Il fatto su cui a lezione si insiste di più è inizialmente legato alla biografia di Gabriele. I ragazzi vogliono sapere come ha cominciato, come ha fatto a pubblicare i suoi primi lavori. Lui mostra immagini dal sito, paziente e tranquillo. Spiega che senza una determinazione speciale quel lavoro non ha semplicemente senso farlo. Occorre un tempo per imparare le tecniche, anche. Le mille opportunità di Londra lo hanno aiutato, ovvio. Poi serve un investimento personale: di tempo, innanzitutto. Stare sul posto significa assorbire il posto. Impossibile pensare di non farsi coinvolgere. Come si può non farsi coinvolgere? Ci sono dei limiti alla libertà del reporter. In Iraq non andrei, dice, non amo il pericolo in quanto tale. Poi racconta un episodio che colpisce molto chi lo ascolta, e, alla luce di quello che sappiamo oggi, fa accapponare la pelle: il 19 novembre del 2001 sulla jeep intercettata da un gruppo armata sulla strada da Jalabad e Kabul, oltre a Maria Grazia Cutuli del Corriere della sera, Julio Fuentes del Mundo e a due giornalisti della Reuter, nessuno dei quali scampati all'attentato, doveva esserci anche lui. Aveva declinato l'offerta all'ultimo istante. Anche il quel caso il pericolo gli sembrava estremo.

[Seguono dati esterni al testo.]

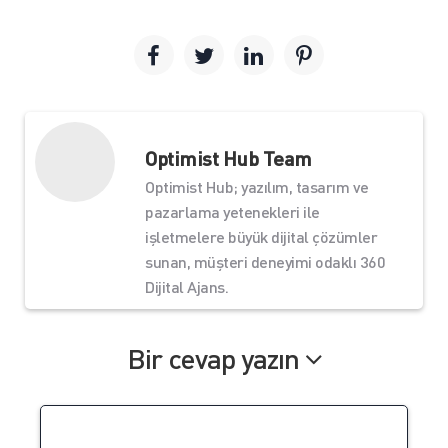
Optimist Hub Team
Optimist Hub; yazılım, tasarım ve
pazarlama yetenekleri ile
işletmelere büyük dijital çözümler
sunan, müşteri deneyimi odaklı 360
Dijital Ajans.
Bir cevap yazın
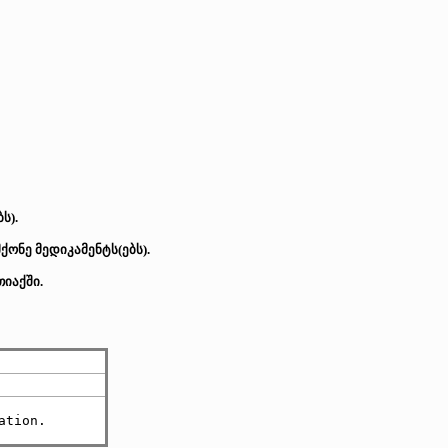
ს).
ონე მედიკამენტს(ებს).
იაქში.
ation.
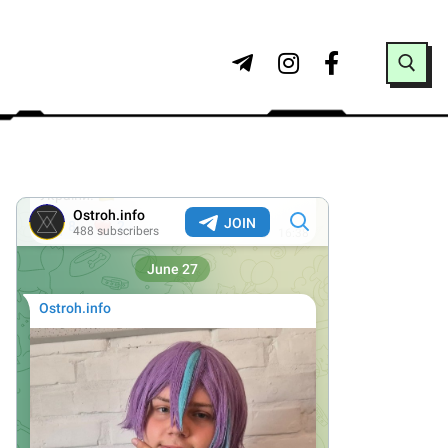
Search for:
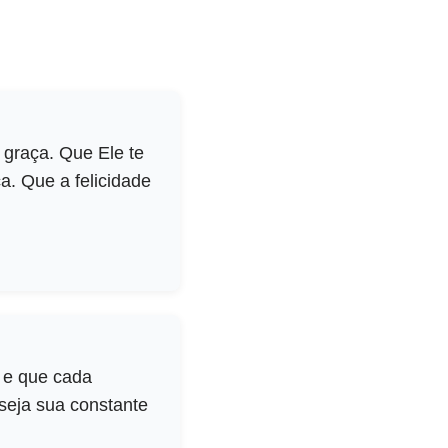
graça. Que Ele te
. Que a felicidade
l e que cada
seja sua constante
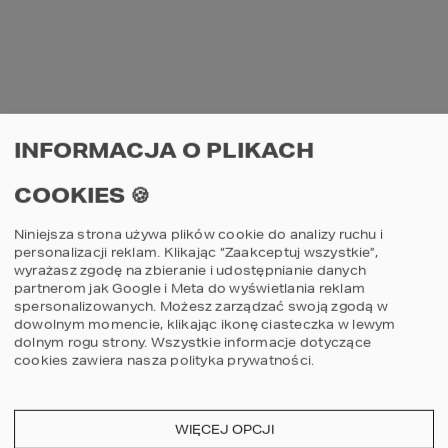
DWUKONDYGNACYJNE PRZESZKLENIE 
FASADY WILLI 
HOMEKONCEPT 83
.
INFORMACJA O PLIKACH
AUTOR PROJEKTU: ARCH. JACEK 
COOKIES 🍪
NIEBIESZCZAŃSKI
Niniejsza strona używa plików cookie do analizy ruchu i
ZALETY DUŻYCH 
personalizacji reklam. Klikając “Zaakceptuj wszystkie”,
PRZESZKLEŃ
wyrażasz zgodę na zbieranie i udostępnianie danych
partnerom jak Google i Meta do wyświetlania reklam
spersonalizowanych. Możesz zarządzać swoją zgodą w
Przeszklenie o dużej powierzchni wpuszcza 
dowolnym momencie, klikając ikonę ciasteczka w lewym
do wnętrza zdecydowanie więcej światła, niż 
dolnym rogu strony.
Wszystkie informacje dotyczące
tradycyjny otwór okienny. Prezentuje się 
cookies zawiera nasza
polityka prywatności
.
spektakularnie, spaja człowieka z 
otoczeniem i jest poniekąd spełnieniem 
marzenia o nowoczesnej architekturze na 
własnej działce.
WIĘCEJ OPCJI
Architektura stawia wysokie wymagania 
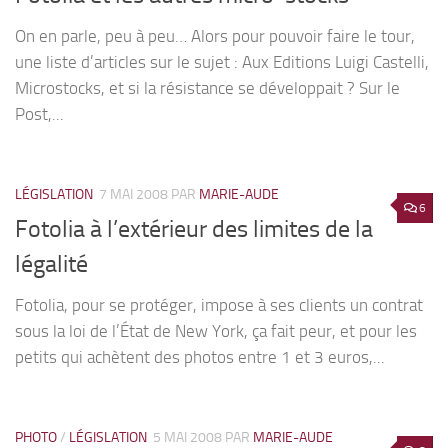
On en parle, peu à peu… Alors pour pouvoir faire le tour,
une liste d’articles sur le sujet : Aux Editions Luigi Castelli,
Microstocks, et si la résistance se développait ? Sur le
Post,...
LÉGISLATION
7 MAI 2008
PAR
MARIE-AUDE
6
Fotolia à l’extérieur des limites de la
légalité
Fotolia, pour se protéger, impose à ses clients un contrat
sous la loi de l’État de New York, ça fait peur, et pour les
petits qui achètent des photos entre 1 et 3 euros,...
PHOTO
/
LÉGISLATION
5 MAI 2008
PAR
MARIE-AUDE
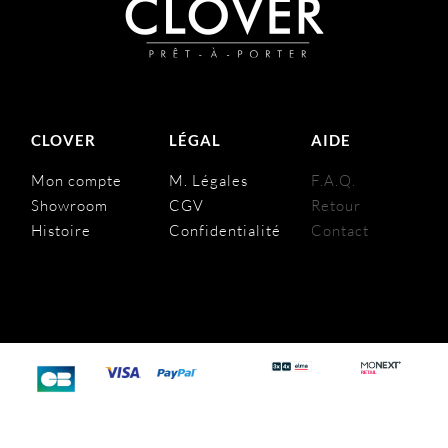
CLOVER
LÉGAL
AIDE
Mon compte
M. Légales
F.A.Q.
Showroom
CGV
Retour
Histoire
Confidentialité
Contact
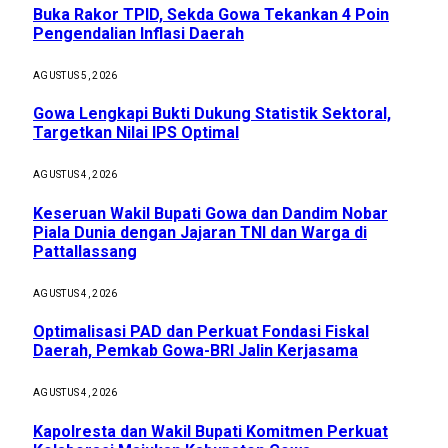
Buka Rakor TPID, Sekda Gowa Tekankan 4 Poin
Pengendalian Inflasi Daerah
AGUSTUS 5, 2026
Gowa Lengkapi Bukti Dukung Statistik Sektoral,
Targetkan Nilai IPS Optimal
AGUSTUS 4, 2026
Keseruan Wakil Bupati Gowa dan Dandim Nobar
Piala Dunia dengan Jajaran TNI dan Warga di
Pattallassang
AGUSTUS 4, 2026
Optimalisasi PAD dan Perkuat Fondasi Fiskal
Daerah, Pemkab Gowa-BRI Jalin Kerjasama
AGUSTUS 4, 2026
Kapolresta dan Wakil Bupati Komitmen Perkuat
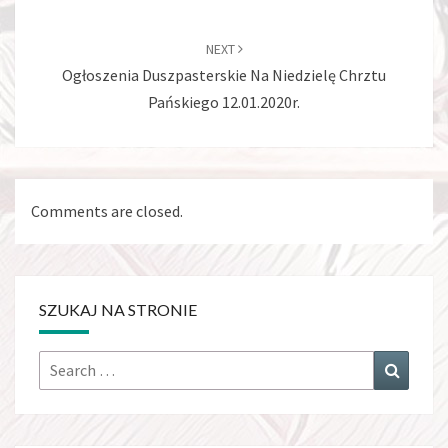
NEXT
Ogłoszenia Duszpasterskie Na Niedzielę Chrztu
Pańskiego 12.01.2020r.
Comments are closed.
SZUKAJ NA STRONIE
Search
Search
for:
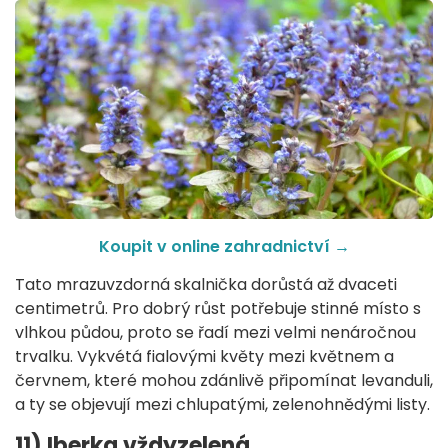
Koupit v online zahradnictví
→
Tato mrazuvzdorná skalnička dorůstá až dvaceti
centimetrů. Pro dobrý růst potřebuje stinné místo s
vlhkou půdou, proto se řadí mezi velmi nenáročnou
trvalku. Vykvétá fialovými květy mezi květnem a
červnem, které mohou zdánlivě připomínat levanduli,
a ty se objevují mezi chlupatými, zelenohnědými listy.
11) Iberka vždyzelená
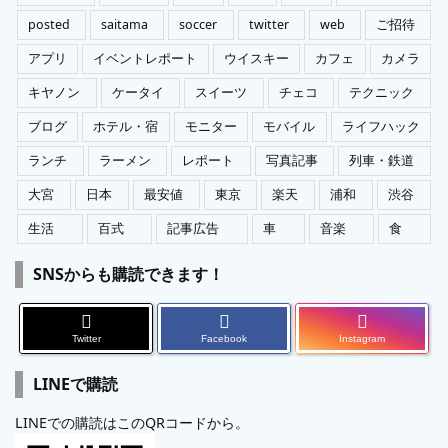
posted
saitama
soccer
twitter
web
ご招待
アプリ
イベントレポート
ウイスキー
カフェ
カメラ
キヤノン
ケータイ
スイーツ
チェコ
テクニック
ブログ
ホテル・宿
モニター
モバイル
ライフハック
ランチ
ラーメン
レポート
写真記事
列車・鉄道
大宮
日本
最安値
東京
楽天
浦和
渋谷
生活
百式
記事広告
車
音楽
食
SNSからも購読できます！
Twitter
Facebook
Instagram
LINEで購読
LINEでの購読はこのQRコードから。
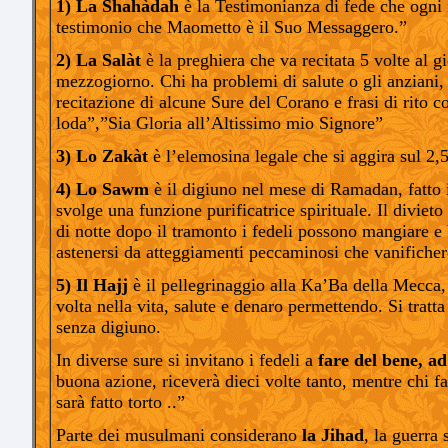
1) La Shahàdah
è la Testimonianza di fede che ogni 
testimonio che Maometto è il Suo Messaggero.”
2) La Salàt
è la preghiera che va recitata 5 volte al g
mezzogiorno. Chi ha problemi di salute o gli anziani, 
recitazione di alcune Sure del Corano e frasi di rito 
loda”,”Sia Gloria all’Altissimo mio Signore”
3) Lo Zakàt
è l’elemosina legale che si aggira sul 2,5
4) Lo Sawm
è il digiuno nel mese di Ramadan, fatto
svolge una funzione purificatrice spirituale. Il divie
di notte dopo il tramonto i fedeli possono mangiare e 
astenersi da atteggiamenti peccaminosi che vanificher
5) Il Hajj
è il pellegrinaggio alla Ka’Ba della Mecca
volta nella vita, salute e denaro permettendo. Si tratta 
senza digiuno.
In diverse sure si invitano i fedeli a
fare del bene, ad
buona azione, riceverà dieci volte tanto, mentre chi fa
sarà fatto torto ..”
Parte dei musulmani considerano
la Jihad
, la guerra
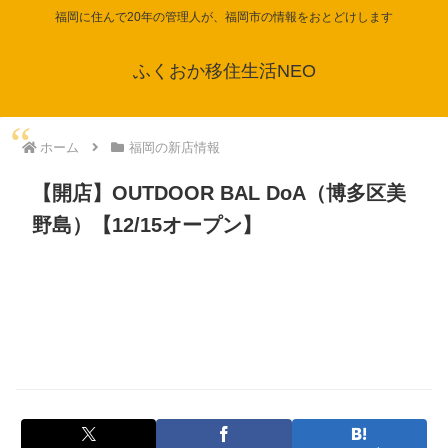
福岡に住んで20年の管理人が、福岡市の情報をおとどけします
ふくおか移住生活NEO
ホーム
福岡の新店情報
【開店】OUTDOOR BAL DoA（博多区美
野島）【12/15オープン】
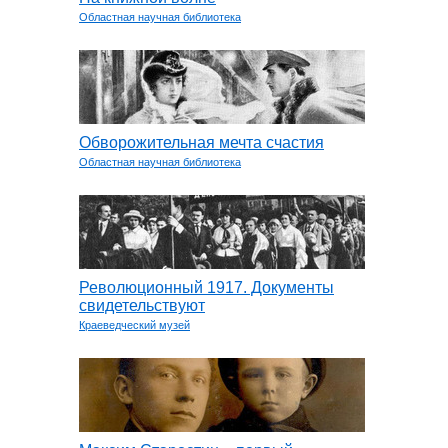
Областная научная библиотека
Обворожительная мечта счастия
Областная научная библиотека
Революционный 1917. Документы
свидетельствуют
Краеведческий музей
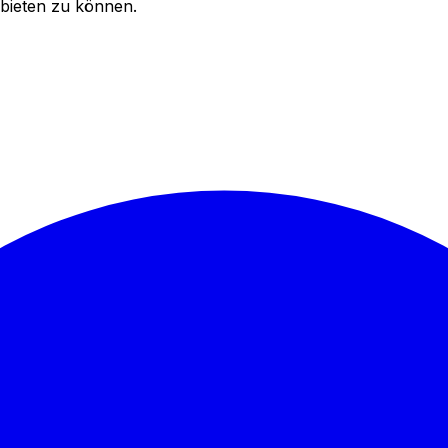
bieten zu können.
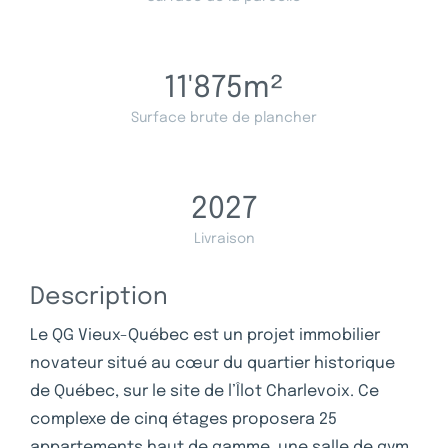
11'875
m²
Surface brute de plancher
2027
Livraison
Description
Le QG Vieux-Québec est un projet immobilier
novateur situé au cœur du quartier historique
de Québec, sur le site de l’Îlot Charlevoix. Ce
complexe de cinq étages proposera 25
appartements haut de gamme, une salle de gym,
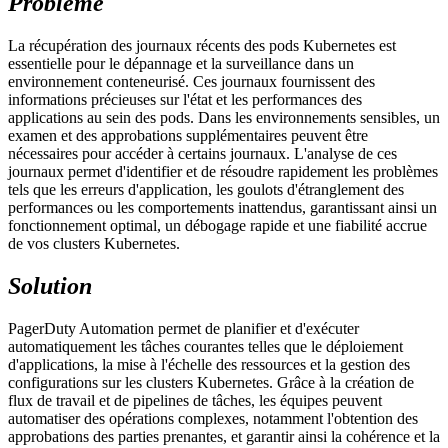
Problème
La récupération des journaux récents des pods Kubernetes est
essentielle pour le dépannage et la surveillance dans un
environnement conteneurisé. Ces journaux fournissent des
informations précieuses sur l'état et les performances des
applications au sein des pods. Dans les environnements sensibles, un
examen et des approbations supplémentaires peuvent être
nécessaires pour accéder à certains journaux. L'analyse de ces
journaux permet d'identifier et de résoudre rapidement les problèmes
tels que les erreurs d'application, les goulots d'étranglement des
performances ou les comportements inattendus, garantissant ainsi un
fonctionnement optimal, un débogage rapide et une fiabilité accrue
de vos clusters Kubernetes.
Solution
PagerDuty Automation permet de planifier et d'exécuter
automatiquement les tâches courantes telles que le déploiement
d'applications, la mise à l'échelle des ressources et la gestion des
configurations sur les clusters Kubernetes. Grâce à la création de
flux de travail et de pipelines de tâches, les équipes peuvent
automatiser des opérations complexes, notamment l'obtention des
approbations des parties prenantes, et garantir ainsi la cohérence et la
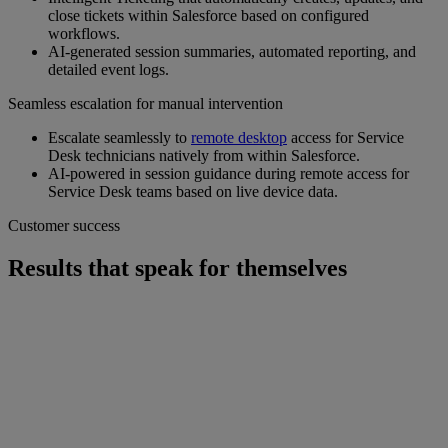
close tickets within Salesforce based on configured
workflows.
AI‑generated session summaries, automated reporting, and
detailed event logs.
Seamless escalation for manual intervention
Escalate seamlessly to
remote desktop
access for Service
Desk technicians natively from within Salesforce.
AI-powered in session guidance during remote access for
Service Desk teams based on live device data.
Customer success
Results that speak for themselves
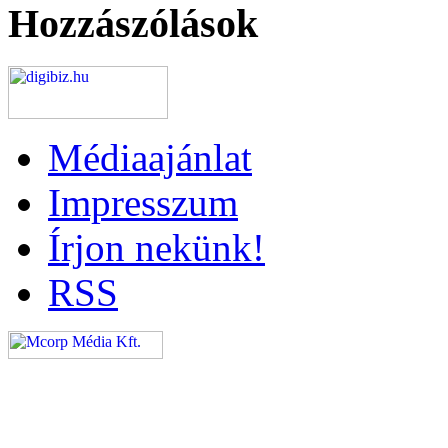
Hozzászólások
Médiaajánlat
Impresszum
Írjon nekünk!
RSS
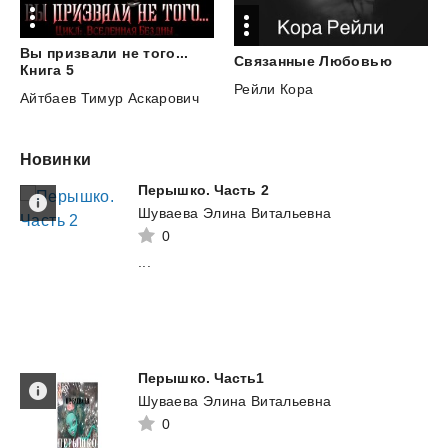
Вы призвали не того...
Связанные
Любовью
Книга 5
Рейли Кора
Айтбаев Тимур Аскарович
Новинки
Перышко.
Часть
2
Шуваева Элина Витальевна
0
...
Перышко.
Часть1
Шуваева Элина Витальевна
0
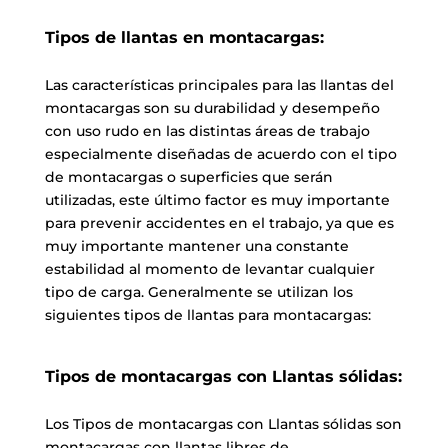
Tipos de llantas en montacargas:
Las características principales para las llantas del
montacargas son su durabilidad y desempeño
con uso rudo en las distintas áreas de trabajo
especialmente diseñadas de acuerdo con el tipo
de montacargas o superficies que serán
utilizadas, este último factor es muy importante
para prevenir accidentes en el trabajo, ya que es
muy importante mantener una constante
estabilidad al momento de levantar cualquier
tipo de carga. Generalmente se utilizan los
siguientes tipos de llantas para montacargas:
Tipos de montacargas con Llantas sólidas:
Los Tipos de montacargas con Llantas sólidas son
montacargas con llantas libres de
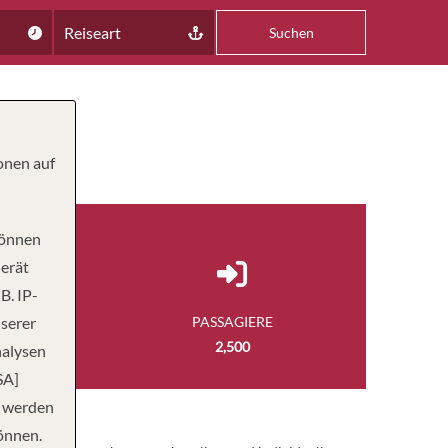
Reiseart
Suchen
onen auf
können
Gerät
B. IP-
nserer
NGE
PASSAGIERE
 FUSS
2,500
nalysen
SA]
n werden
önnen.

«Le mie foto non sono singoli scatti» - continua dopo che il brusio nell'aula si è spento - «fanno parte di un progetto legato a una certa realtà. Per questo ho volevo produrre il libro The heart of Kashmir, volevo mostrare agli eventuali interlocutori come lavoro, che cosa intendo per lavoro sulle immagini».
La seconda parte della conversazione è dedicata al mestiere di freelance. Dice che l'indipendenza di giudizio e la libertà di azione per lui sono fondamentali. Rispetto ai grandi media bisogna garantirsi in altri modi, contare su se stessi e sulla propria rete di contatti. I suoi sono di prim'ordine, da Amnesty all'Unfpa (United Nations Population Fund). Bisogna anche, dice, guardarsi intorno davvero per essere un freelance: magari trovi lavoro per un quotidiano giapponese, o per un settimanale canadese. Mi colpisce che continui a parlare mostrando le foto e soffermandosi sulla descrizione di ciò che la foto non mostra, ma che era presente al momento dello scatto.
Mi fa rabbia che quelli che lo imprigionano non possano - o non vogliano - vedere il mese di maggio del suo calendario.